Action item -
Print the whole listing exactly as it appears, but skip the pictures.

Records -
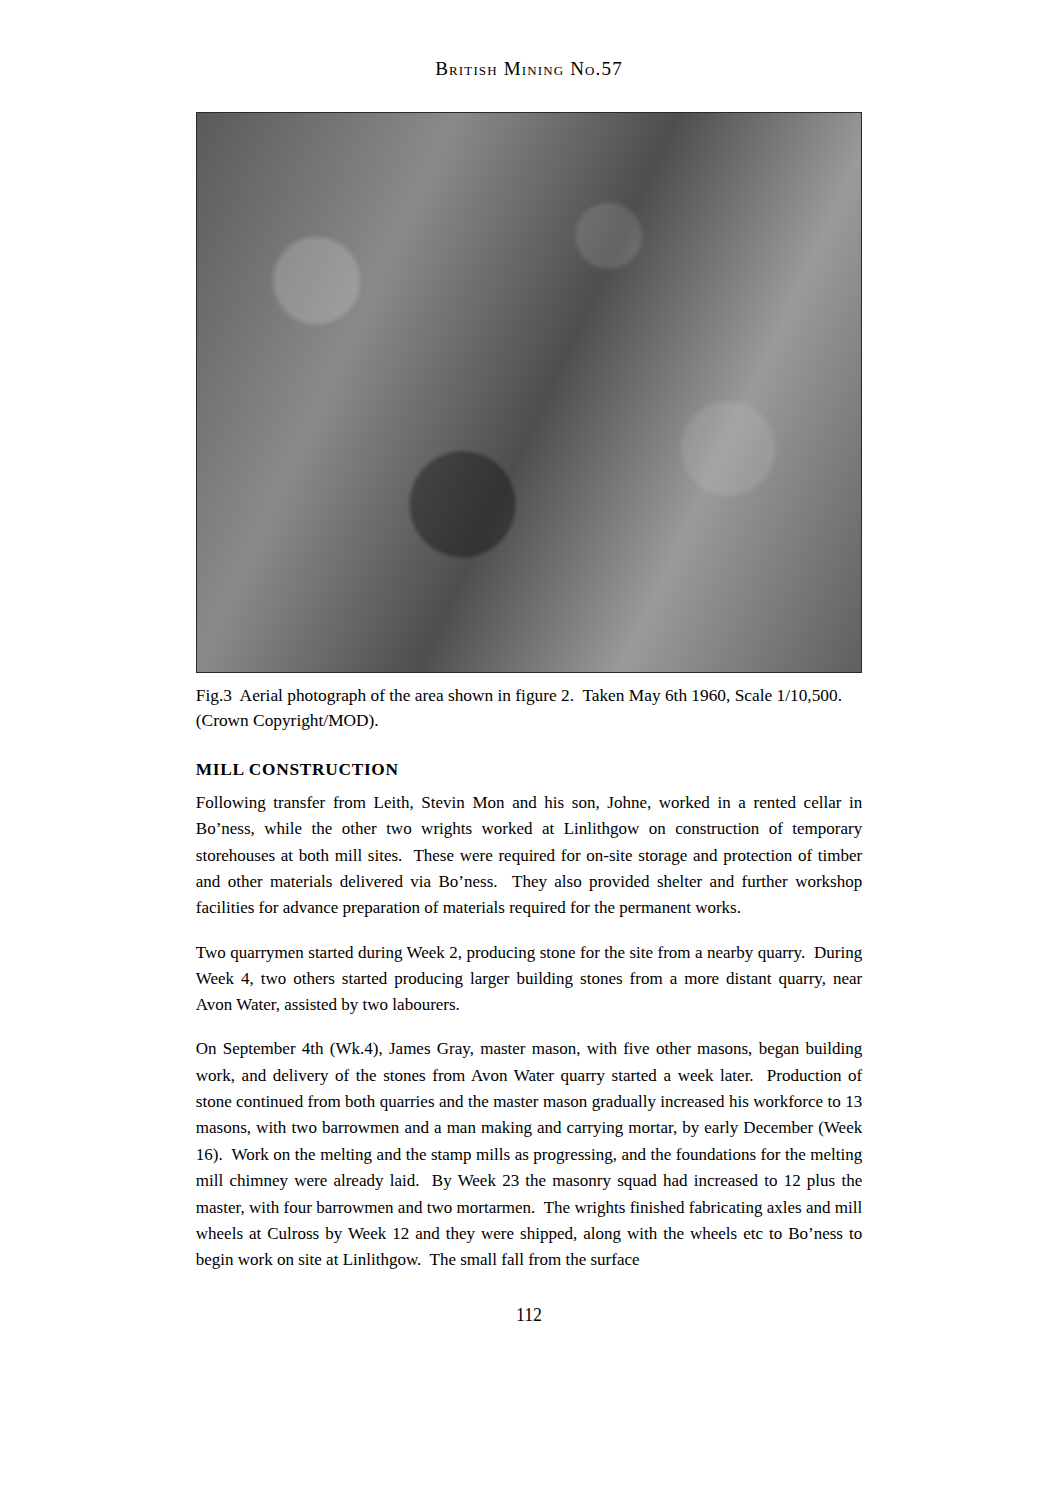British Mining No.57
Fig.3 Aerial photograph of the area shown in figure 2. Taken May 6th 1960, Scale 1/10,500. (Crown Copyright/MOD).
Mill Construction
Following transfer from Leith, Stevin Mon and his son, Johne, worked in a rented cellar in Bo’ness, while the other two wrights worked at Linlithgow on construction of temporary storehouses at both mill sites. These were required for on-site storage and protection of timber and other materials delivered via Bo’ness. They also provided shelter and further workshop facilities for advance preparation of materials required for the permanent works.
Two quarrymen started during Week 2, producing stone for the site from a nearby quarry. During Week 4, two others started producing larger building stones from a more distant quarry, near Avon Water, assisted by two labourers.
On September 4th (Wk.4), James Gray, master mason, with five other masons, began building work, and delivery of the stones from Avon Water quarry started a week later. Production of stone continued from both quarries and the master mason gradually increased his workforce to 13 masons, with two barrowmen and a man making and carrying mortar, by early December (Week 16). Work on the melting and the stamp mills as progressing, and the foundations for the melting mill chimney were already laid. By Week 23 the masonry squad had increased to 12 plus the master, with four barrowmen and two mortarmen. The wrights finished fabricating axles and mill wheels at Culross by Week 12 and they were shipped, along with the wheels etc to Bo’ness to begin work on site at Linlithgow. The small fall from the surface
112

Expected output -
British Mining No.57
Fig.3 Aerial photograph of the area shown in figure 2. Taken May 6th 1960, Scale 1/10,500. (Crown Copyright/MOD).
Mill Construction
Following transfer from Leith, Stevin Mon and his son, Johne, worked in a rented cellar in Bo’ness, while the other two wrights worked at Linlithgow on construction of temporary storehouses at both mill sites. These were required for on-site storage and protection of timber and other materials delivered via Bo’ness. They also provided shelter and further workshop facilities for advance preparation of materials required for the permanent works.
Two quarrymen started during Week 2, producing stone for the site from a nearby quarry. During Week 4, two others started producing larger building stones from a more distant quarry, near Avon Water, assisted by two labourers.
On September 4th (Wk.4), James Gray, master mason, with five other masons, began building work, and delivery of the stones from Avon Water quarry started a week later. Production of stone continued from both quarries and the master mason gradually increased his workforce to 13 masons, with two barrowmen and a man making and carrying mortar, by early December (Week 16). Work on the melting and the stamp mills as progressing, and the foundations for the melting mill chimney were already laid. By Week 23 the masonry squad had increased to 12 plus the master, with four barrowmen and two mortarmen. The wrights finished fabricating axles and mill wheels at Culross by Week 12 and they were shipped, along with the wheels etc to Bo’ness to begin work on site at Linlithgow. The small fall from the surface
112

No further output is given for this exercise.